By Christie L. Chicoine
CS&T Staff Writer
WYNNEWOOD – Catholics across the Archdiocese are invited to join Cardinal Justin Rigali as he leads a candlelight procession and the Way of the Cross in an outdoor liturgical service at 7:30 p.m. Good Friday, April 10, on the grounds of St. Charles Borromeo Seminary in Wynnewood.
The miniature pilgrimage, also known as the Via Crucis and Via Dolorosa, became part of general Catholic practice after the 17th century. The late Pope John Paul II, who throughout his pontificate prayed the Way of the Cross on Good Friday evening at the Colosseum in Rome, further popularized the devotion.
The Way of the Cross will be celebrated at the seminary regardless of rain.
Although parking will not be available on the seminary grounds, shuttle buses will be available to and from the seminary from a parking lot at nearby St. Joseph’s University, 54th Street below City Avenue, beginning at 6:30 p.m.
Three priests of the Archdiocese recently reflected on how the stations impact their lives.
The stations depicting Jesus’ three falls – Stations III, VII and IX – have been most meaningful to Msgr.

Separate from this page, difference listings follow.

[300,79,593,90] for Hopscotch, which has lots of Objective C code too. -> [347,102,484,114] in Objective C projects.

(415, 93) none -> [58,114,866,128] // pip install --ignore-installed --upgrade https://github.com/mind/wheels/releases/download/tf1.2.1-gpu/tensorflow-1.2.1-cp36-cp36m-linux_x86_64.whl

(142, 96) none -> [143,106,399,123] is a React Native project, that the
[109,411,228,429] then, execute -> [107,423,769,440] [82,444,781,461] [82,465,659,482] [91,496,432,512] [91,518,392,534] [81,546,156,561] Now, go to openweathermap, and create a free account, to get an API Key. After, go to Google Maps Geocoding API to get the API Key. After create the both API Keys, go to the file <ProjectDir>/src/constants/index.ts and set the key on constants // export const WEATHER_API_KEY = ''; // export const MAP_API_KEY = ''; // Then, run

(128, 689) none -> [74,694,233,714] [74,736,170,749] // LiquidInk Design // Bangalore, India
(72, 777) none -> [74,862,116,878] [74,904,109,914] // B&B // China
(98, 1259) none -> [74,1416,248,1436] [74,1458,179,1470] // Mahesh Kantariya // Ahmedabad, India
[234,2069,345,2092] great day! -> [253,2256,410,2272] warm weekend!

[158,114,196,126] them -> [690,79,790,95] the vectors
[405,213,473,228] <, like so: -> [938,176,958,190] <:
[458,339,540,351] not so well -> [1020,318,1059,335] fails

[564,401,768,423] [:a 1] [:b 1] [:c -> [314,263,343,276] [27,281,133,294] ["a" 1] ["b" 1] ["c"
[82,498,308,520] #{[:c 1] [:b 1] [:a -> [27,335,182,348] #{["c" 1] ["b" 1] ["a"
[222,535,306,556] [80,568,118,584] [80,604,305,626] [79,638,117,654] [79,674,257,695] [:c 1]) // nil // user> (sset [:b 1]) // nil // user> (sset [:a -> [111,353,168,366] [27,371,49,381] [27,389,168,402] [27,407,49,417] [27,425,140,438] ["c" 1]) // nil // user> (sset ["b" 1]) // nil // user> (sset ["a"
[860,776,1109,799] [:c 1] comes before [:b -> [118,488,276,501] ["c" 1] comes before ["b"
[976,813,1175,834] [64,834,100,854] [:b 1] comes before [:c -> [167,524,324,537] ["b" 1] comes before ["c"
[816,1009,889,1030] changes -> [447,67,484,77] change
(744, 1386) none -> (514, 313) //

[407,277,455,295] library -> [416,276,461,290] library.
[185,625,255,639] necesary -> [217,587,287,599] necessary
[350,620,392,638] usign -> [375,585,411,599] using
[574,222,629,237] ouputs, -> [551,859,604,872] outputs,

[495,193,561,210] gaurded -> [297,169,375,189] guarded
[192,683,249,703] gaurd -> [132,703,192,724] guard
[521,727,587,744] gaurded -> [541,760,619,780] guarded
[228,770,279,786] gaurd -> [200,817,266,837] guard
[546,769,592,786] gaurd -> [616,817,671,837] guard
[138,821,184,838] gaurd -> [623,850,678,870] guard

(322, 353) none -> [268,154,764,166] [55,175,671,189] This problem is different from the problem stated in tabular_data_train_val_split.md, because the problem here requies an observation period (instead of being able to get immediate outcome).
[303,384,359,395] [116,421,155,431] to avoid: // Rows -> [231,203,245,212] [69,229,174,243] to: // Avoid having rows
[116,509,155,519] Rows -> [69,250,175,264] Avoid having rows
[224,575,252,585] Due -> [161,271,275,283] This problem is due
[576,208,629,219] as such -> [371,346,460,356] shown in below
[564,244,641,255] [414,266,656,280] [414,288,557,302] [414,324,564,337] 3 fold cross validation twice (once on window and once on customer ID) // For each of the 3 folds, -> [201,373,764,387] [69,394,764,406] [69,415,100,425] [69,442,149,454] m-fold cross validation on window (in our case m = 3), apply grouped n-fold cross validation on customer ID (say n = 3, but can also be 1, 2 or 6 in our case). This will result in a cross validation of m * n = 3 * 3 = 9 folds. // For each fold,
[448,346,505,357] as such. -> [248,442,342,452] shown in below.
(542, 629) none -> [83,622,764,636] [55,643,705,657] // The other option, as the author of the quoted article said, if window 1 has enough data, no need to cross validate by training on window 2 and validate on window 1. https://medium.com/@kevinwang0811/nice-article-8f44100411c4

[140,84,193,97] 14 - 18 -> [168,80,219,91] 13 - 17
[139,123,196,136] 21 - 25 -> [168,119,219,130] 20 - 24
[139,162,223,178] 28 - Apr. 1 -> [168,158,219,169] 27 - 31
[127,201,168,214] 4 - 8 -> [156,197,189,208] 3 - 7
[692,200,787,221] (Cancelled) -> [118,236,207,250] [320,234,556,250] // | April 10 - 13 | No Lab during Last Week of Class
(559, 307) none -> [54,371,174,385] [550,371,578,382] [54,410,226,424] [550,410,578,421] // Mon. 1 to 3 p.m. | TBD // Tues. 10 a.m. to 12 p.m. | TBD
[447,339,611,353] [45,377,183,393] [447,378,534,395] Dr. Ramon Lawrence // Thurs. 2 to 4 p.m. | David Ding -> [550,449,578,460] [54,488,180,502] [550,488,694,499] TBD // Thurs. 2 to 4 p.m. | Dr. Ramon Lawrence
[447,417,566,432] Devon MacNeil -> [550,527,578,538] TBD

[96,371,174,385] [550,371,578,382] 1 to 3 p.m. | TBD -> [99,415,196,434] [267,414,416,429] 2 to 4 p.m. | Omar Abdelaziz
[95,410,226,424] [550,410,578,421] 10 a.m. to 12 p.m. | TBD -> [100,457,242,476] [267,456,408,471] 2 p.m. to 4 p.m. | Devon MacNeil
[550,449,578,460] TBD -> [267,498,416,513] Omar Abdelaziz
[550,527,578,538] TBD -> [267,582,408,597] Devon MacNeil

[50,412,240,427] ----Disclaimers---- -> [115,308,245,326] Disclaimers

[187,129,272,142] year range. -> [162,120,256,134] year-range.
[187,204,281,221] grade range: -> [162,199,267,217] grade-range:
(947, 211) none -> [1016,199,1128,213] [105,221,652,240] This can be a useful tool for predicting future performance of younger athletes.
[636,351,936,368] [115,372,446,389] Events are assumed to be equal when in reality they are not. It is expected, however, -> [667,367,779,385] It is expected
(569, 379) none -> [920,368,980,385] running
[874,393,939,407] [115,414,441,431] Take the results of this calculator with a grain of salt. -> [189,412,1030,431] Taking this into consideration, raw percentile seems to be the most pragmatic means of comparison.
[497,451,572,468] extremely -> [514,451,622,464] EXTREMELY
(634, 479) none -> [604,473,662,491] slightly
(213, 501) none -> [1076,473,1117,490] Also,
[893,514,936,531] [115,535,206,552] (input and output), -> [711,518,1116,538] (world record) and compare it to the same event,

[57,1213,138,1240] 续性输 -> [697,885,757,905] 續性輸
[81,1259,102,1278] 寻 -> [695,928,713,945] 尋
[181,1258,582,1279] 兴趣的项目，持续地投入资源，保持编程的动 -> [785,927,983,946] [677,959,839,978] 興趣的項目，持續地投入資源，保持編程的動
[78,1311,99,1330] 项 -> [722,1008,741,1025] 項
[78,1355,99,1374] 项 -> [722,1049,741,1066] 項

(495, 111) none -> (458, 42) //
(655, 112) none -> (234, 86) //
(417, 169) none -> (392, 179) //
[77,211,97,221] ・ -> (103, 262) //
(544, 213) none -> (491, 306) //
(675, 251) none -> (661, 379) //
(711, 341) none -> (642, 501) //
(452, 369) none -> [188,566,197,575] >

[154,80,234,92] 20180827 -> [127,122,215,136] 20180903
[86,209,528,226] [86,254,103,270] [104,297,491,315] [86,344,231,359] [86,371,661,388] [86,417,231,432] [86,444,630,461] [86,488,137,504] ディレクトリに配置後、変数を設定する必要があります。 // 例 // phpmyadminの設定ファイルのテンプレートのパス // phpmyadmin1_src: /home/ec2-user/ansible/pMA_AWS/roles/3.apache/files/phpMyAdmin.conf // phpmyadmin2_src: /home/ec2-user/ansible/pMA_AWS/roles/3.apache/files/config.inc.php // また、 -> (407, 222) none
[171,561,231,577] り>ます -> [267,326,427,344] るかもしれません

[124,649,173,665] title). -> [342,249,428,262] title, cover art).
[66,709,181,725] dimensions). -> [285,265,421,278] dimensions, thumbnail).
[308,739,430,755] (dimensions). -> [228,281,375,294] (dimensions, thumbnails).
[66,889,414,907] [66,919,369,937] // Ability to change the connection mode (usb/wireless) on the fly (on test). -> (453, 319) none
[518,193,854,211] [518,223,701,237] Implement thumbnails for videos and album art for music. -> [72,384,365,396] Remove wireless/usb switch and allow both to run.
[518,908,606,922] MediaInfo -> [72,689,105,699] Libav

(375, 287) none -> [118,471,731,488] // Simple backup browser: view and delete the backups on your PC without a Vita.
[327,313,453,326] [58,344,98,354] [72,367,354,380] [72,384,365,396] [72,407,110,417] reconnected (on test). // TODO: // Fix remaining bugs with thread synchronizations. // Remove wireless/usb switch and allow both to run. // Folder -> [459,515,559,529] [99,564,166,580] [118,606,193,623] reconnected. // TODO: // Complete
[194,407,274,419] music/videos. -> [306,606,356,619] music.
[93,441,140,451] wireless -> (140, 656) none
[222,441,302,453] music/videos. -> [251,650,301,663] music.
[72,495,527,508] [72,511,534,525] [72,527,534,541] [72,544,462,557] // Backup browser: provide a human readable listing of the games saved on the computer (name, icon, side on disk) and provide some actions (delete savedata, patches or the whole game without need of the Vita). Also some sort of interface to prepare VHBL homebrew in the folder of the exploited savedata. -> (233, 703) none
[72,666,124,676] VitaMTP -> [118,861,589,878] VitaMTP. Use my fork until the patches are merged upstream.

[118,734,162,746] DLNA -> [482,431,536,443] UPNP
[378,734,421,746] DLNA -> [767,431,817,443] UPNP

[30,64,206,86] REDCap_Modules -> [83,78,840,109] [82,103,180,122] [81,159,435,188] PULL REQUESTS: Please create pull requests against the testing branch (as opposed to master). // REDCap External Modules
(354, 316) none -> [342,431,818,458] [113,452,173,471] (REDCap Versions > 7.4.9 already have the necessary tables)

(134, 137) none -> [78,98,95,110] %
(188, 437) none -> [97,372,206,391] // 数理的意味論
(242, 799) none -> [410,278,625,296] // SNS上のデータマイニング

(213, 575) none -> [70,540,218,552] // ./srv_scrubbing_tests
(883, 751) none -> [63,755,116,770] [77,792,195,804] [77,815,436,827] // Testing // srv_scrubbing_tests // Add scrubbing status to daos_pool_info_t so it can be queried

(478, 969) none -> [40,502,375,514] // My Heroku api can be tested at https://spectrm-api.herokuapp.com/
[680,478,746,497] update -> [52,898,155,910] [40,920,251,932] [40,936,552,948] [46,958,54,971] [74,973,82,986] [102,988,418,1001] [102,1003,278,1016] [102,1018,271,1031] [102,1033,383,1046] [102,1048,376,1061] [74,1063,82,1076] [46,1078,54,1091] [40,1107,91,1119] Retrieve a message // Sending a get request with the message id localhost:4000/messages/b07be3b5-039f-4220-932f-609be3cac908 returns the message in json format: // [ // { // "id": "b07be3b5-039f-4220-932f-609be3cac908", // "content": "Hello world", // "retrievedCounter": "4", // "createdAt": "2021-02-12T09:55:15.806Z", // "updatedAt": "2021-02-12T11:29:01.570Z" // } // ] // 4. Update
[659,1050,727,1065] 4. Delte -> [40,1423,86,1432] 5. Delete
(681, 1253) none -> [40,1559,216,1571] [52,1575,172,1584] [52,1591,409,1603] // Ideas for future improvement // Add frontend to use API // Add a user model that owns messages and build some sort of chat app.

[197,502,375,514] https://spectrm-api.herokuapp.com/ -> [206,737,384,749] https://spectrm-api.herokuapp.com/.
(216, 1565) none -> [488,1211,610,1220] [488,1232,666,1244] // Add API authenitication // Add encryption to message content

James J. Flood, pastor emeritus of St. Margaret Parish in Narberth.
“In each one of those falls, Jesus gets Himself up with great agony and proceeds to do what His Father wanted Him to do, to fulfill the vocation that was given to Him,” said Msgr. Flood, who was ordained in 1958.
Not only have the stations personally resonated with Msgr. Flood during times of difficulty or sacrifice, he has also referenced them in helping others, “especially in the sacrament of penance, that with God’s grace – no matter how bad things might have been – you can still pick yourself up with His forgiveness and move forward.”
“That’s what Jesus did on His way to Calvary,” Msgr. Flood added.
Station II – Jesus Takes Up His Cross – is particularly profound for Father Daniel M. Kredensor, a parochial vicar at St. Andrew Parish in Newtown who was ordained in 2008. “It’s when Christ actually had to pick up the cross and carry it on His shoulder. It’s just amazing. I connect it to my life in thinking, He’s taking that cross – my sins. We believe He died with our sins. That really starts our whole life in Christ.”
Father G. Dennis Gill, director of the archdiocesan Office for Worship, ordained in 1983, points first to the Mass. “In the celebration of the sacred liturgy, we encounter the spanine event of the death and resurrection of the Lord,” he said. “It is this event that redeems and saves us, that invites us to conversion and communion with Jesus Himself in His own offering.”
In praying the stations, the faithful can identify with the Lord in His suffering and death, “which we celebrate in the Mass,” Father Gill said.
Station XII – Jesus Dies on the Cross – is meaningful to Father Gill because “it is the point on which the whole mystery of redemption turns,” he said.
In addition to attending archdiocesan celebrations, Father Gill encourages Catholics to visit the Stations of the Cross at their parish churches.
As for Father Gill, he prefers to make the stations without a given text, he said. “I find it spiritually helpful to actually walk along the church aisle and pass from station to station with thoughts of the cross arising from each of the stops of our Lord on the way to His saving death.”
The faithful’s participation in the Paschal Triduum is important, Father Gill said.
For those who have not had a particularly productive Lent, there’s still time.
“It’s not too late to present yourself for the sacrament of penance, to decide to keep the Easter season,” Father Gill said.
“We should put as much effort in observing the Easter season as we do the Lenten season,” he added. “The Easter season is the season of the Holy Eucharist. Our Lenten practices and disciplines should become our Easter commitments.”